Woman Speaks Out 30 years After She was Sexually Abused To Help Inspire Others


By Dave Grimshaw

A victim of child abuse while in the custody of a Derbyshire children’s home during the 1980s has agreed an out-of-court settlement with the County Council, after being inspired to come forward from hearing other victims speak out.

The 43-year-old woman, known only as 'M' to protect her identity, was placed in Moorfield Children’s Home by Derbyshire County Council when she was in her early teens and was sexually abused in the mid 1980s on Christmas Day by an on-duty social worker.

At the time, she was accused of making the whole thing up by other staff at the home which left her feeling alone and isolated, but years later the abuser was jailed for several counts of sexual abuse.

Over 30 years since the incident, M gained the strength to speak out about the abuse after hearing other people share their experiences in light of the Jimmy Savile revelations. She instructed specialist abuse lawyers at Irwin Mitchell to help her to overcome the incident and seek justice on her behalf.

Lawyers at Irwin Mitchell worked with Derbyshire County Council to secure a £15,000 out-of-court settlement for M, which will help pay for specialist counselling she needs to help her to overcome issues she now faces with relationships and intimacy.

M was placed in Moorfield Children’s Home by the local authority in her early teens but was abused when she was around 14-years-old. She had to stay in the home on Christmas day as she was unable to go home to see her family.

She was watching TV when an on-duty social worker named Richard Carey entered the room and sat beside her. He then proceeded to sexually abuse her as a blanket placed over them concealed what was happening.
At the time M reported the abuse, but a limited investigation concluded that she had fabricated the story. Neither M’s social worker nor her parents were informed of the allegations and matters were dealt with behind closed doors.

It was reported that M was made to sign a document retracting the allegations. She then became isolated within the home and was not allowed to be left alone with any member of staff as they believed she had made up the allegations.

M said: “My time in the home was just terrible. After the investigation, no one would come near me and I couldn’t join in certain activities such as holidays and trips out. I became completely isolated and one member of staff even called me “a nasty little liar”, which was so hard to take.”

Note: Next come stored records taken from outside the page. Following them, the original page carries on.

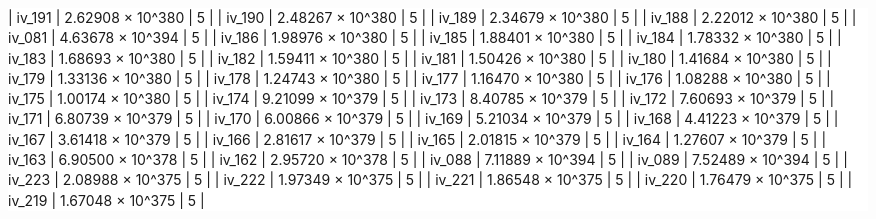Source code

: | iv_191 | 2.62908 × 10^380 | 5 |
| iv_190 | 2.48267 × 10^380 | 5 |
| iv_189 | 2.34679 × 10^380 | 5 |
| iv_188 | 2.22012 × 10^380 | 5 |
| iv_081 | 4.63678 × 10^394 | 5 |
| iv_186 | 1.98976 × 10^380 | 5 |
| iv_185 | 1.88401 × 10^380 | 5 |
| iv_184 | 1.78332 × 10^380 | 5 |
| iv_183 | 1.68693 × 10^380 | 5 |
| iv_182 | 1.59411 × 10^380 | 5 |
| iv_181 | 1.50426 × 10^380 | 5 |
| iv_180 | 1.41684 × 10^380 | 5 |
| iv_179 | 1.33136 × 10^380 | 5 |
| iv_178 | 1.24743 × 10^380 | 5 |
| iv_177 | 1.16470 × 10^380 | 5 |
| iv_176 | 1.08288 × 10^380 | 5 |
| iv_175 | 1.00174 × 10^380 | 5 |
| iv_174 | 9.21099 × 10^379 | 5 |
| iv_173 | 8.40785 × 10^379 | 5 |
| iv_172 | 7.60693 × 10^379 | 5 |
| iv_171 | 6.80739 × 10^379 | 5 |
| iv_170 | 6.00866 × 10^379 | 5 |
| iv_169 | 5.21034 × 10^379 | 5 |
| iv_168 | 4.41223 × 10^379 | 5 |
| iv_167 | 3.61418 × 10^379 | 5 |
| iv_166 | 2.81617 × 10^379 | 5 |
| iv_165 | 2.01815 × 10^379 | 5 |
| iv_164 | 1.27607 × 10^379 | 5 |
| iv_163 | 6.90500 × 10^378 | 5 |
| iv_162 | 2.95720 × 10^378 | 5 |
| iv_088 | 7.11889 × 10^394 | 5 |
| iv_089 | 7.52489 × 10^394 | 5 |
| iv_223 | 2.08988 × 10^375 | 5 |
| iv_222 | 1.97349 × 10^375 | 5 |
| iv_221 | 1.86548 × 10^375 | 5 |
| iv_220 | 1.76479 × 10^375 | 5 |
| iv_219 | 1.67048 × 10^375 | 5 |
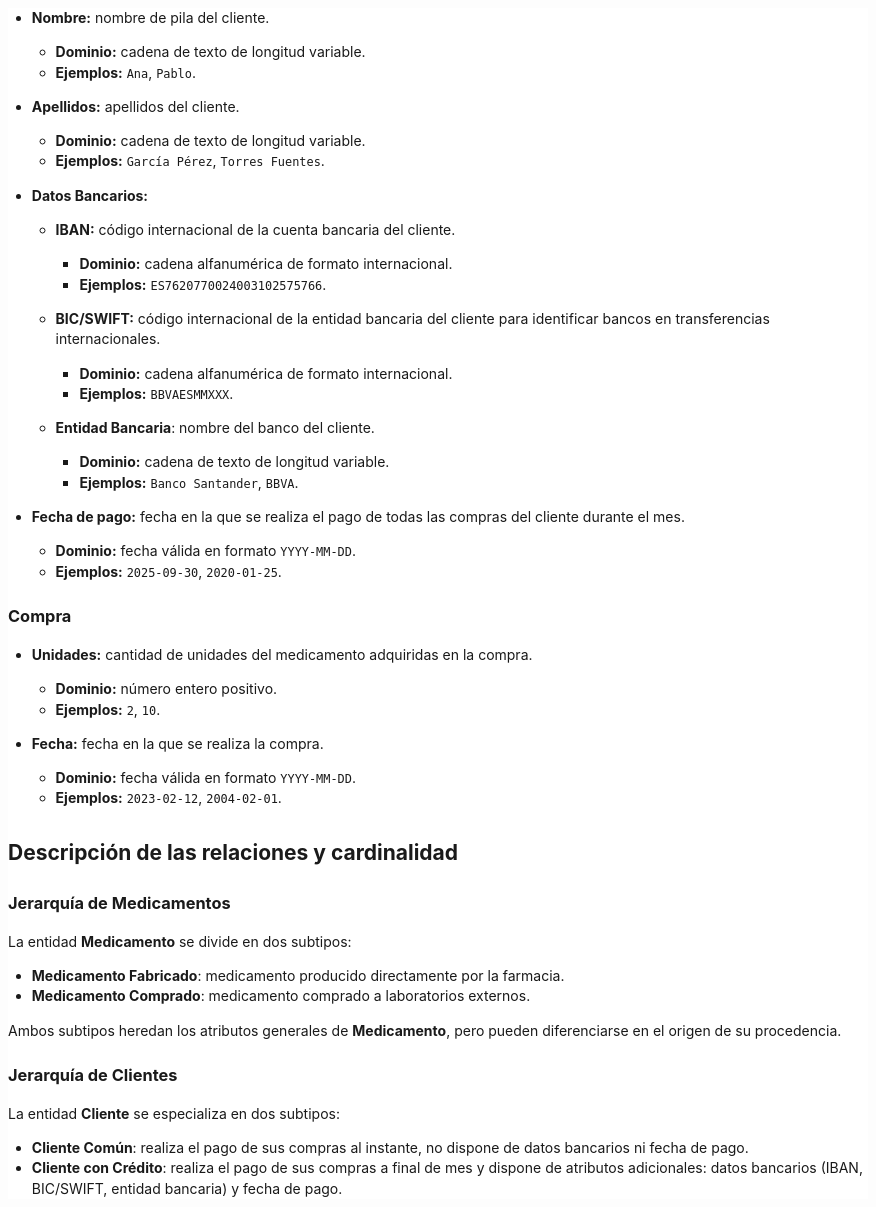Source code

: - **Nombre:** nombre de pila del cliente.
  - **Dominio:** cadena de texto de longitud variable.
  - **Ejemplos:** `Ana`, `Pablo`.

- **Apellidos:** apellidos del cliente.
  - **Dominio:** cadena de texto de longitud variable.
  - **Ejemplos:** `García Pérez`, `Torres Fuentes`.

- **Datos Bancarios:**
  - **IBAN:** código internacional de la cuenta bancaria del cliente.
    - **Dominio:** cadena alfanumérica de formato internacional.
    - **Ejemplos:** `ES7620770024003102575766`.

  - **BIC/SWIFT:** código internacional de la entidad bancaria del cliente para identificar bancos en transferencias internacionales.
    - **Dominio:** cadena alfanumérica de formato internacional.
    - **Ejemplos:** `BBVAESMMXXX`.

  - **Entidad Bancaria**: nombre del banco del cliente.
    - **Dominio:** cadena de texto de longitud variable.
    - **Ejemplos:** `Banco Santander`, `BBVA`.

- **Fecha de pago:** fecha en la que se realiza el pago de todas las compras del cliente durante el mes.
  - **Dominio:** fecha válida en formato `YYYY-MM-DD`.
  - **Ejemplos:** `2025-09-30`, `2020-01-25`.

### Compra

- **Unidades:** cantidad de unidades del medicamento adquiridas en la compra.
  - **Dominio:** número entero positivo.
  - **Ejemplos:** `2`, `10`.

- **Fecha:** fecha en la que se realiza la compra.
  - **Dominio:** fecha válida en formato `YYYY-MM-DD`.
  - **Ejemplos:** `2023-02-12`, `2004-02-01`.

## Descripción de las relaciones y cardinalidad

### Jerarquía de Medicamentos

La entidad **Medicamento** se divide en dos subtipos:

- **Medicamento Fabricado**: medicamento producido directamente por la farmacia.
- **Medicamento Comprado**: medicamento comprado a laboratorios externos.

Ambos subtipos heredan los atributos generales de **Medicamento**, pero pueden diferenciarse en el origen de su procedencia.

### Jerarquía de Clientes

La entidad **Cliente** se especializa en dos subtipos:

- **Cliente Común**: realiza el pago de sus compras al instante, no dispone de datos bancarios ni fecha de pago.
- **Cliente con Crédito**: realiza el pago de sus compras a final de mes y dispone de atributos adicionales: datos bancarios (IBAN, BIC/SWIFT, entidad bancaria) y fecha de pago.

M tried to forget the whole thing and put the past behind her but in the 1990’s, she was contacted by police officers investigating further allegations of sexual abuse by another of Mr Carey's victims.

M gave evidence at the criminal trial and Mr Carey was imprisoned after pleading guilty to various sexual offences.
M sought legal advice following the criminal trial about a civil claim, but the law at that time imposed a strict time limit for bringing cases forward and hers was considered to be out of time. Since then, the law has changed so that historical cases can still be brought with the judge's discretion.

Chris Hurlston, a specialist abuse lawyer at Irwin Mitchell, who represents M said: “Over thirty years after she suffered sexual abuse, M has finally got justice for what happened to her in that children's home.

“This is a horrific case of a vulnerable woman who was abused by a person of power in the 1980s in a children’s home. It is a story that is sadly not uncommon. The incident has had a tremendous impact on her life and she has had to live with the mental trauma for so many years.

“When the criminal trial came around, she was brave enough to speak out against her abuser and help ensure that he was convicted for his crimes.

“M is already coming to terms with what happened to her, and has been able to get on with her life as much as is possible in the circumstances. Now that we have been able to help her with a settlement, she will be able to pay for further specialist counselling in the future to help her continued recovery.”

M, who is now working as a care assistant, said: “After the huge setback of being accused of lying about the whole situation when I was young, it was a major step for me to give evidence at the criminal trial.

“I wanted to ensure others wouldn’t go through a similar ordeal, to ensure that my voice was heard this time around.

“The settlement will now help me move on to the next stage of my life and will mean I can get further specialist help and advice on issues that just wouldn’t be affecting me if it wasn’t for the abuse. It has been a weight on my shoulders for so long and I have battled to make a success of my life.

“I’m incredibly inspired by people who have the courage to speak up about abuse they have suffered and hope that letting people know what happened to me might inspire others to help come to terms with what has happened to them. I am lucky to now have the support of my two children and they have been a great help in dealing with everything over the past few years.”